> [DATA PROVIDED]
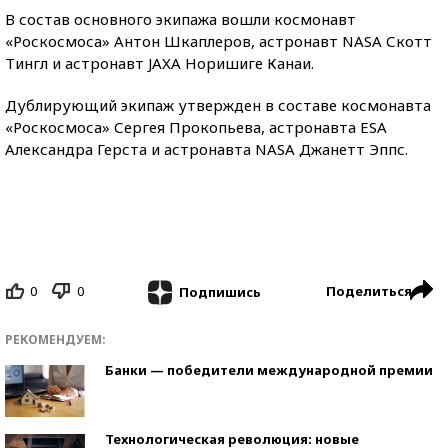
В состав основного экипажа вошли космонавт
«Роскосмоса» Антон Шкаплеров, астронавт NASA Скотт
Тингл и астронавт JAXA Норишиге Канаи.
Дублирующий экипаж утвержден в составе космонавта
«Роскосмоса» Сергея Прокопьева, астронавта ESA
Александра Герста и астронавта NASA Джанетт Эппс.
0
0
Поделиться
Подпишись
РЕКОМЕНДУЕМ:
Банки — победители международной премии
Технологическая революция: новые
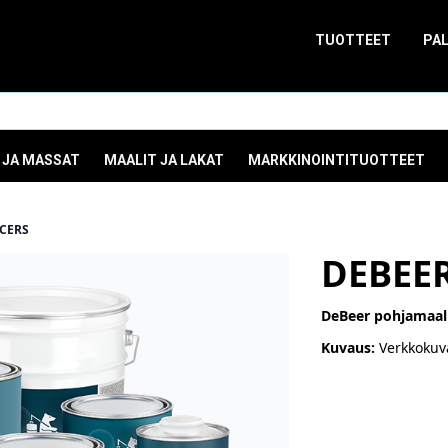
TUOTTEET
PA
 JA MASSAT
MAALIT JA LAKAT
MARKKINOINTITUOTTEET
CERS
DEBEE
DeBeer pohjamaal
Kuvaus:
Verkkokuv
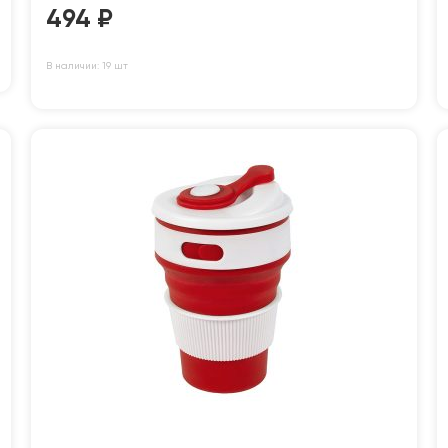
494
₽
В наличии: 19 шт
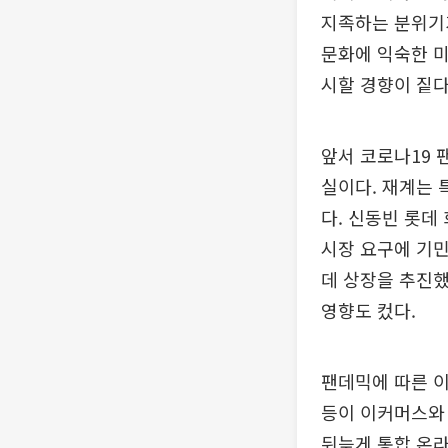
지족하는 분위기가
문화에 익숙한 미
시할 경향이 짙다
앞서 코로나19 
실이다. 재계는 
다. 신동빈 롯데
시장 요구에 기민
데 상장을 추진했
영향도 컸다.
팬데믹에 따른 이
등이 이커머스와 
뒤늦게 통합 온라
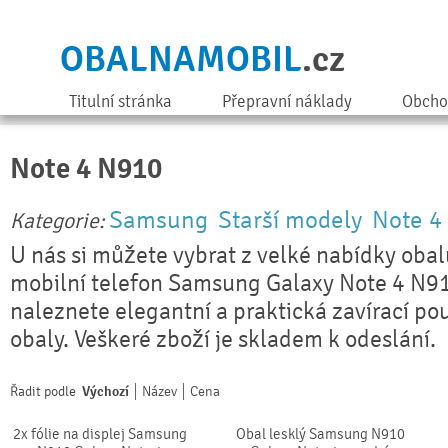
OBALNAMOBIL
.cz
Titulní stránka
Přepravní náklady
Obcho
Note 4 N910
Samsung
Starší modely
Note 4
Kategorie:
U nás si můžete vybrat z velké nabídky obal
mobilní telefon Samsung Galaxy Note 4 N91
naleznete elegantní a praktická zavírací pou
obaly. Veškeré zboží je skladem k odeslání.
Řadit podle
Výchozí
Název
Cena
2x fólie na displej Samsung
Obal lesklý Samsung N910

...

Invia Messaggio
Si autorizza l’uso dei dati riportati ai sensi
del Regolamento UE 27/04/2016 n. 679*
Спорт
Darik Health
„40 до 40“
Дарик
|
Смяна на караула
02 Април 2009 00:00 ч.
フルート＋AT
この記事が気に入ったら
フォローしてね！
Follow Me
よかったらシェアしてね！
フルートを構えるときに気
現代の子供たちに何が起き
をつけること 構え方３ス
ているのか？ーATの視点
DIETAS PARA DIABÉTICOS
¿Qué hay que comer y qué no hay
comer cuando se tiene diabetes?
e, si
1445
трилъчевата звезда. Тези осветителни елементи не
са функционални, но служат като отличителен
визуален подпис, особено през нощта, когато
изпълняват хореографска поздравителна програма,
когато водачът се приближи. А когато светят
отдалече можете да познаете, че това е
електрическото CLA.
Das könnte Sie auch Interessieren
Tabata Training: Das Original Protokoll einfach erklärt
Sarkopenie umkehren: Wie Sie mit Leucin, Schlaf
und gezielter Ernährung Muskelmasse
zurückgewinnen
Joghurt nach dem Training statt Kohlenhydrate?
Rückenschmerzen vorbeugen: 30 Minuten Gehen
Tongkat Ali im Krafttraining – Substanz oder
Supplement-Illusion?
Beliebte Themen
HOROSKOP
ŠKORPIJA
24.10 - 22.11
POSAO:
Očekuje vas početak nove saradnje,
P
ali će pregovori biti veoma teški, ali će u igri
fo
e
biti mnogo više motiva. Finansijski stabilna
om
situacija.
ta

* * *

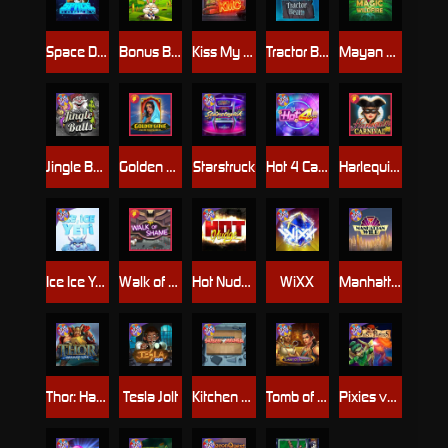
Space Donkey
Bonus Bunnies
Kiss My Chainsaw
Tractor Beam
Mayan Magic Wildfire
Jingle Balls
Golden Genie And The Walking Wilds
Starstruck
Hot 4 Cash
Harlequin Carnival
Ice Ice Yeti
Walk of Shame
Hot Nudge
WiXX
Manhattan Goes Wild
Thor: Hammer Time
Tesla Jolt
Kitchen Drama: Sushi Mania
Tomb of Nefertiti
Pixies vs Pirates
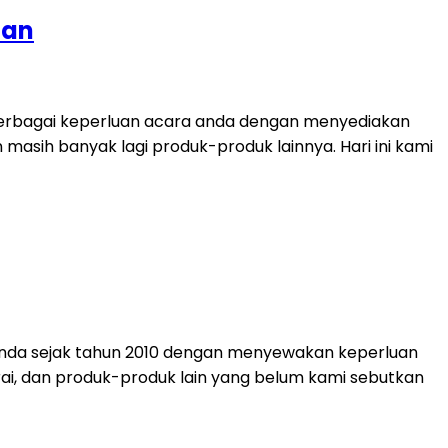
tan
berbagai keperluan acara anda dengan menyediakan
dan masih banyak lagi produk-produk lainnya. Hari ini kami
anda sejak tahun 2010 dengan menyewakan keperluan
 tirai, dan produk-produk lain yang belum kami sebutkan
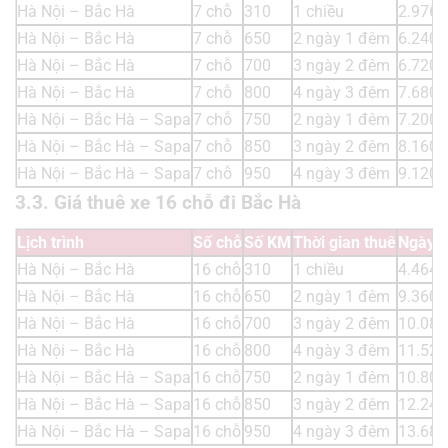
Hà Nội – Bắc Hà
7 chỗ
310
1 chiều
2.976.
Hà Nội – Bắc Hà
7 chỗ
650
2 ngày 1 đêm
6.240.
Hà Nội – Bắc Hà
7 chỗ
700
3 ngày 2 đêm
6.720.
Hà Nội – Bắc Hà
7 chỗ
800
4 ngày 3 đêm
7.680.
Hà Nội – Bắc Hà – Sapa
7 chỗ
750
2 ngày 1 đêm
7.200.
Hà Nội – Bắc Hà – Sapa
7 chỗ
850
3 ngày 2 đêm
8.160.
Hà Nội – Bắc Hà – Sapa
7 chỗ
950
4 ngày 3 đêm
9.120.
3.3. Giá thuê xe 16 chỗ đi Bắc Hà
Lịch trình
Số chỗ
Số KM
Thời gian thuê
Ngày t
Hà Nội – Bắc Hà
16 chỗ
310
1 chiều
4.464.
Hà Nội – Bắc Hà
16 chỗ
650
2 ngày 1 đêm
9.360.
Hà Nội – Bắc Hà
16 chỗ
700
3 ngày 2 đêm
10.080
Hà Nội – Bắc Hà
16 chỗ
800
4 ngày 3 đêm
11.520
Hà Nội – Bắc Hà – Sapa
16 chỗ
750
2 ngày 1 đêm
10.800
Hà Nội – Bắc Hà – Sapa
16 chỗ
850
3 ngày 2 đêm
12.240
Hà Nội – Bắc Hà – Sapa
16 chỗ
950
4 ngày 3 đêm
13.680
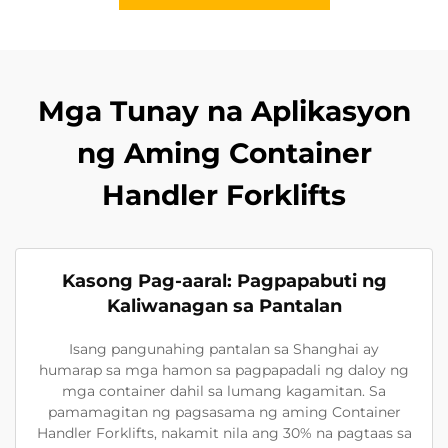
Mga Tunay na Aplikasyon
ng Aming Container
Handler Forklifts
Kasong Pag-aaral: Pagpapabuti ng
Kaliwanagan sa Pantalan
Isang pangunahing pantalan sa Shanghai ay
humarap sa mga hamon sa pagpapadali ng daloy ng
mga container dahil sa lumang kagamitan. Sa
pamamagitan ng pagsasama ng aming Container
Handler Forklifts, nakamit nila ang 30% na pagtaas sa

> [INSTRUCTIONS FOR THE TASK] Given the listing above, repeat exactly the lines starting at the one with "Walk of Shame" and ending at the one with "Handler Forklifts, nakamit", inclusive, excluding pictures.

> [ANSWER BOX]
Walk of Shame
Hot Nudge
WiXX
Manhattan Goes Wild
Thor: Hammer Time
Tesla Jolt
Kitchen Drama: Sushi Mania
Tomb of Nefertiti
Pixies vs Pirates
tan
berbagai keperluan acara anda dengan menyediakan
dan masih banyak lagi produk-produk lainnya. Hari ini kami
anda sejak tahun 2010 dengan menyewakan keperluan
 tirai, dan produk-produk lain yang belum kami sebutkan
Hà Nội – Bắc Hà
7 chỗ
310
1 chiều
2.976.
Hà Nội – Bắc Hà
7 chỗ
650
2 ngày 1 đêm
6.240.
Hà Nội – Bắc Hà
7 chỗ
700
3 ngày 2 đêm
6.720.
Hà Nội – Bắc Hà
7 chỗ
800
4 ngày 3 đêm
7.680.
Hà Nội – Bắc Hà – Sapa
7 chỗ
750
2 ngày 1 đêm
7.200.
Hà Nội – Bắc Hà – Sapa
7 chỗ
850
3 ngày 2 đêm
8.160.
Hà Nội – Bắc Hà – Sapa
7 chỗ
950
4 ngày 3 đêm
9.120.
3.3. Giá thuê xe 16 chỗ đi Bắc Hà
Lịch trình
Số chỗ
Số KM
Thời gian thuê
Ngày t
Hà Nội – Bắc Hà
16 chỗ
310
1 chiều
4.464.
Hà Nội – Bắc Hà
16 chỗ
650
2 ngày 1 đêm
9.360.
Hà Nội – Bắc Hà
16 chỗ
700
3 ngày 2 đêm
10.080
Hà Nội – Bắc Hà
16 chỗ
800
4 ngày 3 đêm
11.520
Hà Nội – Bắc Hà – Sapa
16 chỗ
750
2 ngày 1 đêm
10.800
Hà Nội – Bắc Hà – Sapa
16 chỗ
850
3 ngày 2 đêm
12.240
Hà Nội – Bắc Hà – Sapa
16 chỗ
950
4 ngày 3 đêm
13.680
Mga Tunay na Aplikasyon
ng Aming Container
Handler Forklifts
Kasong Pag-aaral: Pagpapabuti ng
Kaliwanagan sa Pantalan
Isang pangunahing pantalan sa Shanghai ay
humarap sa mga hamon sa pagpapadali ng daloy ng
mga container dahil sa lumang kagamitan. Sa
pamamagitan ng pagsasama ng aming Container
Handler Forklifts, nakamit nila ang 30% na pagtaas sa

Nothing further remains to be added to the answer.